Input data: Begin

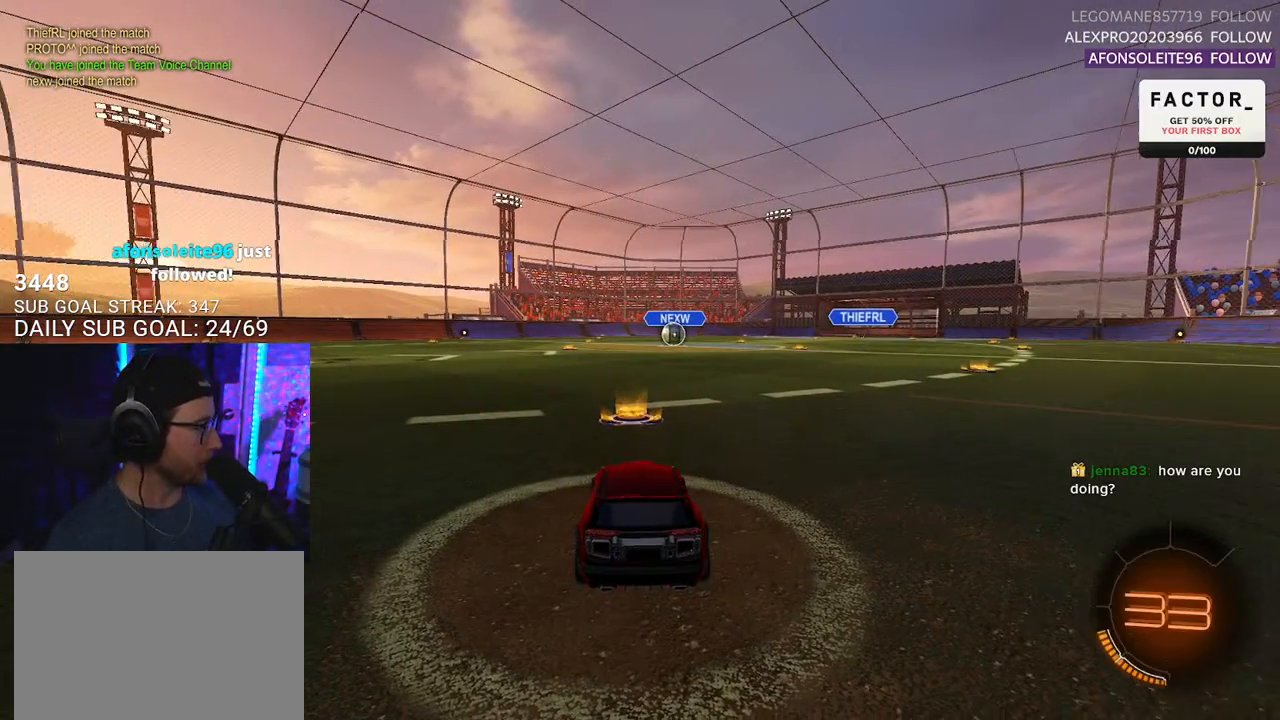
{"buttons": ["R2"], "left_stick": "center", "right_stick": "center", "events": [[17, "TRIANGLE", "down"], [150, "TRIANGLE", "up"], [350, "TRIANGLE", "down"], [483, "TRIANGLE", "up"]]}
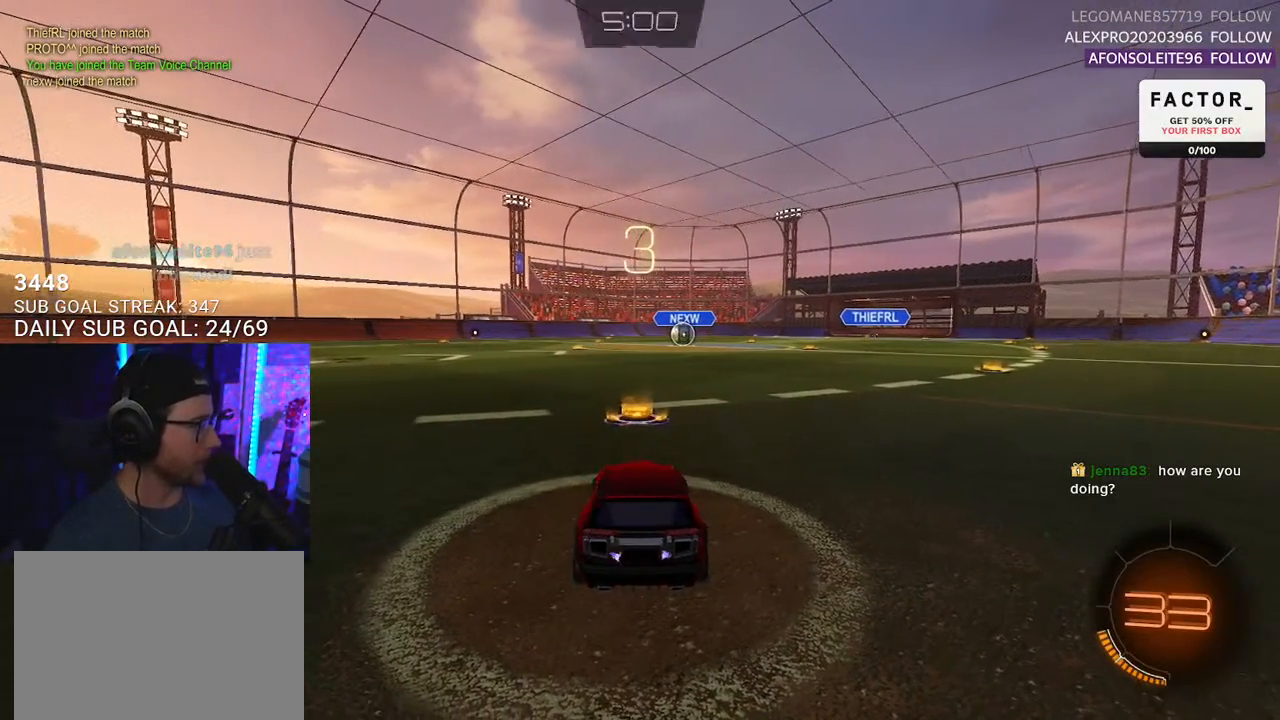
{"buttons": ["R2"], "left_stick": "center", "right_stick": "center", "events": []}
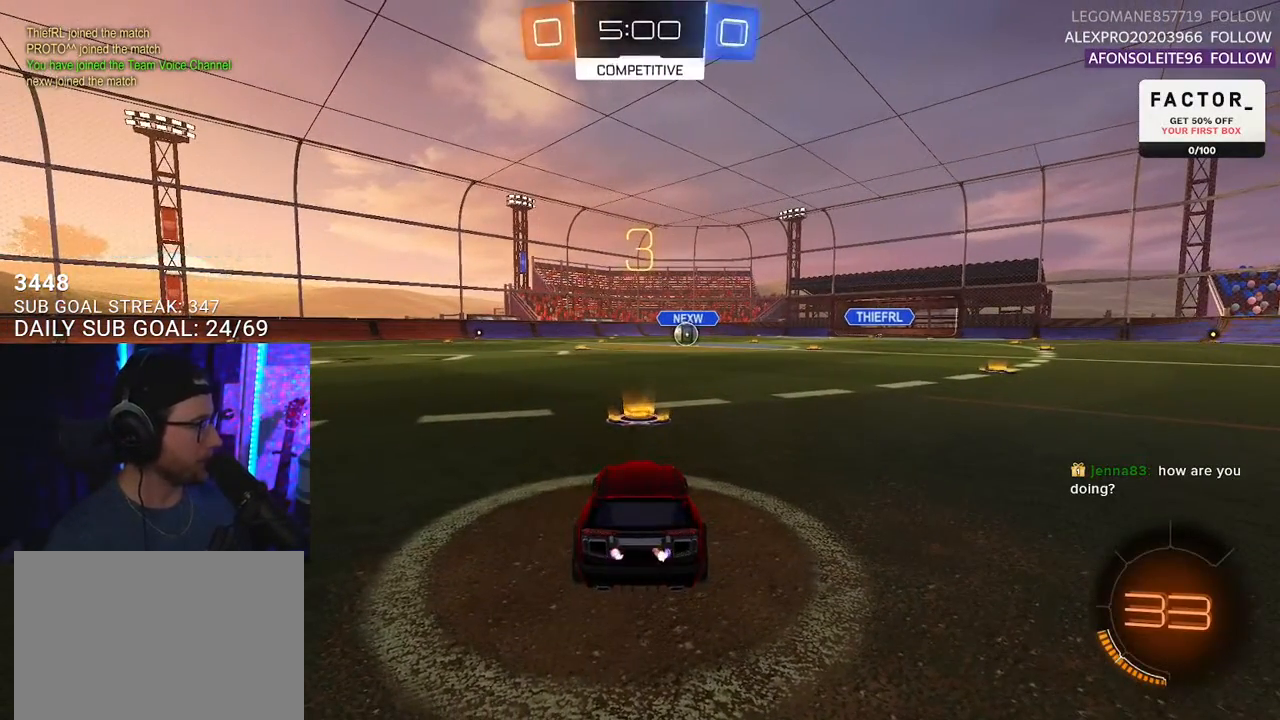
{"buttons": ["R2"], "left_stick": "center", "right_stick": "center", "events": [[217, "TRIANGLE", "down"], [283, "TRIANGLE", "up"], [350, "TRIANGLE", "down"], [467, "TRIANGLE", "up"]]}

Input data: End

**What you need to do**
Your answer must be the full listing, copied exactly, with no pictures in it.

**Result for this task**
{"buttons": ["R2"], "left_stick": "center", "right_stick": "center", "events": [[17, "TRIANGLE", "down"], [150, "TRIANGLE", "up"], [350, "TRIANGLE", "down"], [483, "TRIANGLE", "up"]]}
{"buttons": ["R2"], "left_stick": "center", "right_stick": "center", "events": []}
{"buttons": ["R2"], "left_stick": "center", "right_stick": "center", "events": [[217, "TRIANGLE", "down"], [283, "TRIANGLE", "up"], [350, "TRIANGLE", "down"], [467, "TRIANGLE", "up"]]}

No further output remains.